Collation signifie encore le droit de conférer un bénéfice vacant. Jus beneficii Ecclesiastici conferendi. Les Abbayes de Marmoutier, Cluni, S. Jouin-sur-Marne, sont les Bénéfices qui ont les plus belles collations. La collation du Pape est reconnue par toute l’Eglise Catholique. Il y a deux sortes de collations nécessaires. Les collations volontaires, sont celles qui dépendent de la seule volonté du Collateur, qui peut choisir qui bon lui semble pour remplir le Bénéfice vacant. Les nécessaires, sont celles que le Collateur ne confère point librement. Par exemple, si le Bénéfice a été résigné, ou permuté, & si la résignation, ou permutation a été admise par le Pape, alors le Collateur est obligé d’accorder des provisions au résignataire, ou au copermutant. De même si le Bénéfice est requis par un Indultaire ou par un Gradué, ou rempli par le Patron, en ce cas encore la collation devient nécessaire & involontaire. La collation nécessaire entre deux Patrons qui conferent alternativement, remplit le tour de celui qui est forcé à conférer. La collation des Bénéfices fait partie des fruits de l’Evêché vacant en Régale ; & elle appartient au Roi, qui les confére de plein droit, de même que l’Evêque auroit fait. Voyez Fleury.

Collation, en termes de Palais, signifie la représentation & confrontation d’une copie à son original, pour voir si elle est conforme, & l’acte qui en rend témoignage, que donne la personne publique qui a pouvoir de le faire. Collatio exscriptorum cum archetypis. Ainsi on met au bas d’une copie, collation a été faite de cette copie à son original, par moi Notaire soussigné ; ce fait, rendu. Quand le Notaire déclare qu’il a en la minute entre les mains, la collation vaut un original, pourvû que toutes les parties intéressées aient été appelées à la collation.
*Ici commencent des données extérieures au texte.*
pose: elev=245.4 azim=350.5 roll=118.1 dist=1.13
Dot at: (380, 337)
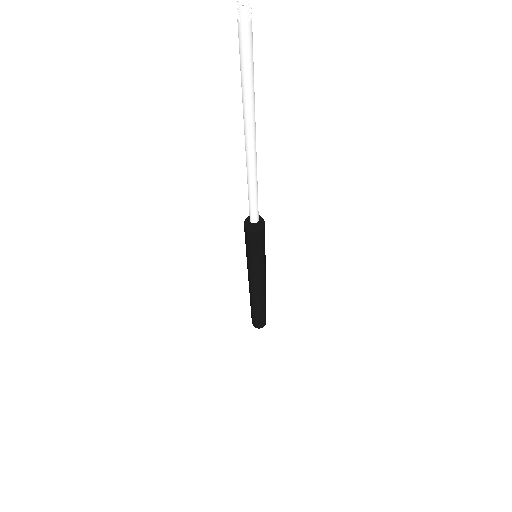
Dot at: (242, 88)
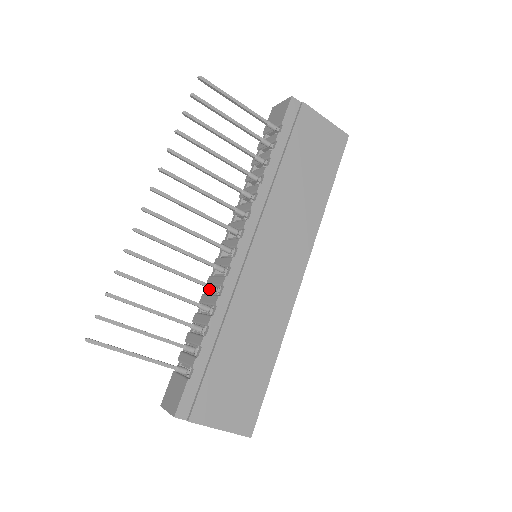
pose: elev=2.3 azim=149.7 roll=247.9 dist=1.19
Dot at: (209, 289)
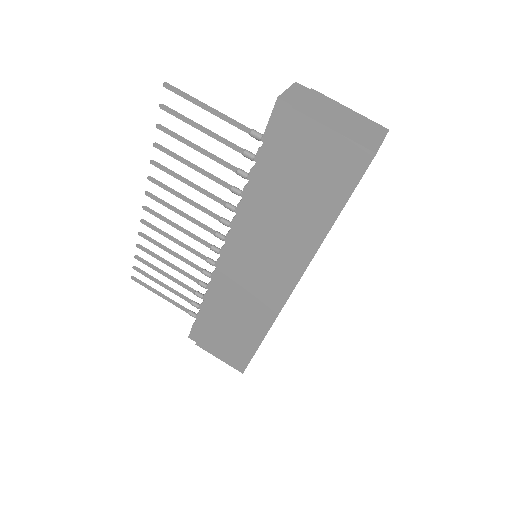
Dot at: (204, 274)
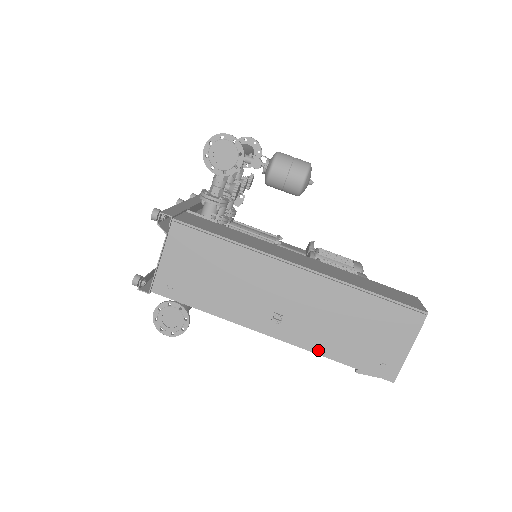
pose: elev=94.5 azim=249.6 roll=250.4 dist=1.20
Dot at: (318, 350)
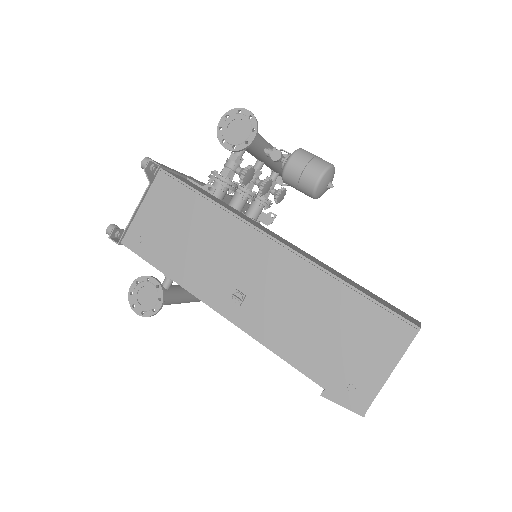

Collation est aussi le repas qu’on fait les jours de jeûne, au lieu de souper, & où l’on ne doit manger que des fruits. Cænula. Le P. Lobineau remarque, dans son Hist. de Bret. L. XXII, p. 847, qu’autrefois on ne mangeoit point de pain à la collation en Carême ; mais seulement quelques confitures & des fruits desséchés, & que cette coutume duroit encore en 1513. Le Cardinal Humbert, dans sa réponse à Nicetas, au milieu du onzième siècle, dit que les Latins observoient exactement le jeûne du Carême, & ne souffroient pas que personne le rompît, s’il n’étoit grièvement malade. Il ajoute qu’il n’étoit pas même permis, comme chez les Grecs, de prendre des fruits & des herbes les jours de jeûne après le repas unique que l’on faisoit ; ce qui montre que les collations ont commencé chez les Grecs vers le onzième siècle.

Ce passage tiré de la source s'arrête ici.